For instance, with it, you can keep the name of the computer, its environmental properties, and many more through it. Here is an example of importing a simple JSON file, which has been named as -“computer.json”.


  “SystemName”: “TestSystem”,

  “LastBoot”: “3/28/2020 11:27:15 AM”,

  “User”: “TestUser”,

  “LoggedOn”: true


Once you retrieve the overall content of the JSON file, you will, then, need to convert it. In this case, the output of the same would look like –

Get-Content -Path “D:\computer.json” | ConvertFrom-JSON

So, how is Powershell going to see the file of Powershell JSON parse? Well, when you are importing it, the platform will convert all of its information into “PSCustomObject” and attempt to make the properties equivalent alongside their types, like “bool” or “string”.

2.      Exporting the JSON Files from PowerShell

Just like importing, exporting JSON files can also be done in Powershell. However, before doing so, you will need to make some changes or modifications to the file. Once you are done, you can add a new property on the same through the below-mentioned coding.

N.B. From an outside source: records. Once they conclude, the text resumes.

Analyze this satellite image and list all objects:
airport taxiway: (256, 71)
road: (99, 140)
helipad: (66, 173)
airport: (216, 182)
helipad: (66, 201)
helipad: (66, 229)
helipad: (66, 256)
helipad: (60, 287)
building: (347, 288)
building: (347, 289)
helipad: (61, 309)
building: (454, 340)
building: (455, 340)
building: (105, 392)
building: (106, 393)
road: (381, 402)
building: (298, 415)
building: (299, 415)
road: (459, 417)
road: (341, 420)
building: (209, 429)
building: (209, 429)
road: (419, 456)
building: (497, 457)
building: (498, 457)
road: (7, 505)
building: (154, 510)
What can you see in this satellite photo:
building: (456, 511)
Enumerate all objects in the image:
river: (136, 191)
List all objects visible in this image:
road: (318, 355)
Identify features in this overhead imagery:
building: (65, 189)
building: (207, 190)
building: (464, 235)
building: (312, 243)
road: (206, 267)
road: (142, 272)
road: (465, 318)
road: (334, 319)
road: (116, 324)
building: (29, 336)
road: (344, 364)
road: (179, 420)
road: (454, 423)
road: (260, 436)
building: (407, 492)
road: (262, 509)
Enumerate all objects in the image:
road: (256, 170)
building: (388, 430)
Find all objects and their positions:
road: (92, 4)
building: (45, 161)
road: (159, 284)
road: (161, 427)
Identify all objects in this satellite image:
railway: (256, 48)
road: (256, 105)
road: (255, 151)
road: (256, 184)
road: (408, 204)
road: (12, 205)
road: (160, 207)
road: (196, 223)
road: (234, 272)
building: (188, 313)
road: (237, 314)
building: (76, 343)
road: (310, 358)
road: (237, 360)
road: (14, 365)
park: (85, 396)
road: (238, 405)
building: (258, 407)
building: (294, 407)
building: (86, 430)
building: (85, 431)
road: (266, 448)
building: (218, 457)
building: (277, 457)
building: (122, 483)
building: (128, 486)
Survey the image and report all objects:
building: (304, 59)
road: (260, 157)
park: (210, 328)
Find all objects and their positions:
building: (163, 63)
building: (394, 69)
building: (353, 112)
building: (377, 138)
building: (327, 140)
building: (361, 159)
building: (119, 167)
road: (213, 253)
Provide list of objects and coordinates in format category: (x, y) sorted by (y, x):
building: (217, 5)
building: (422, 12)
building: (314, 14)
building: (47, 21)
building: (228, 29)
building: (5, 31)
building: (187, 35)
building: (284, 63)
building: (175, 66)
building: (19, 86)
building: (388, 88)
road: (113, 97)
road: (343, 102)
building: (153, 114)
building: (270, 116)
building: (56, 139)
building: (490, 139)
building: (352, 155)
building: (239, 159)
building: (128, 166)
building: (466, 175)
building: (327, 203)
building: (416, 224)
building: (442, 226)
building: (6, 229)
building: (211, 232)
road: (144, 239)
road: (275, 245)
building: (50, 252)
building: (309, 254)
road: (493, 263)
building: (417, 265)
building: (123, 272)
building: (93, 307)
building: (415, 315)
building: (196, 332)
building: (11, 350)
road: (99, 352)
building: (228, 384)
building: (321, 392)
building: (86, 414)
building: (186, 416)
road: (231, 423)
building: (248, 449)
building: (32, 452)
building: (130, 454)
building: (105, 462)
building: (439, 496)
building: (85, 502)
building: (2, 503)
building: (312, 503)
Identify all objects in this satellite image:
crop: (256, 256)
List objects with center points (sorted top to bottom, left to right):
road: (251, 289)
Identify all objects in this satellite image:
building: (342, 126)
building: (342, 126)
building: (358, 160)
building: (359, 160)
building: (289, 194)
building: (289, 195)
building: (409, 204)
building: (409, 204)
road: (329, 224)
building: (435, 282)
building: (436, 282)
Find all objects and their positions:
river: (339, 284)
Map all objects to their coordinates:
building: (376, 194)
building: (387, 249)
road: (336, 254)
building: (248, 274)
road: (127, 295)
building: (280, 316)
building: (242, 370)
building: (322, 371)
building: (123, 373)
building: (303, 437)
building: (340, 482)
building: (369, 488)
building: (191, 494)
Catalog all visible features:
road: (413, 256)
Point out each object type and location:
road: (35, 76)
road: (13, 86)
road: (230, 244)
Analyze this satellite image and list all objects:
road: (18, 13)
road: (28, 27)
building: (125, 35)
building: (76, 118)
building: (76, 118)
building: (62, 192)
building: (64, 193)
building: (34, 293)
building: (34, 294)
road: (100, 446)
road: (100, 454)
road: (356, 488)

$JSON = Get-Content -Path “D:\computer.json” | ConvertFrom-JSON

$JSON | Add-Member -Name “PSVersion” -MemberType NoteProperty -Value “7.0”

So, as you have already added the brand new property in the object, now you can move on and export it for your purpose. Here’s the code that can help you out.

1 $JSON | ConvertTo-JSON | Out-File “D:\computer.json”

 Features of Powershell

There are two different features available in the new update of Powershell. They can be used for maintaining, updating, importing, and exporting the JSON files made with YAML parser python. These are –

  1. ConvertTo-JSON

This feature comes with two different parameters, which are –

  • EnumsAsStrings
  • AsArray
  1. ConvertFrom-JSON

Like the previous one, the ConvertFrom-JSON, too, comes with a parameter. It is –

  • NoEnumerate

Manipulating and using JSON content in the Powershell platform is pretty easy. However, you would still need to learn a little bit about it to improve your overall proficiency even more.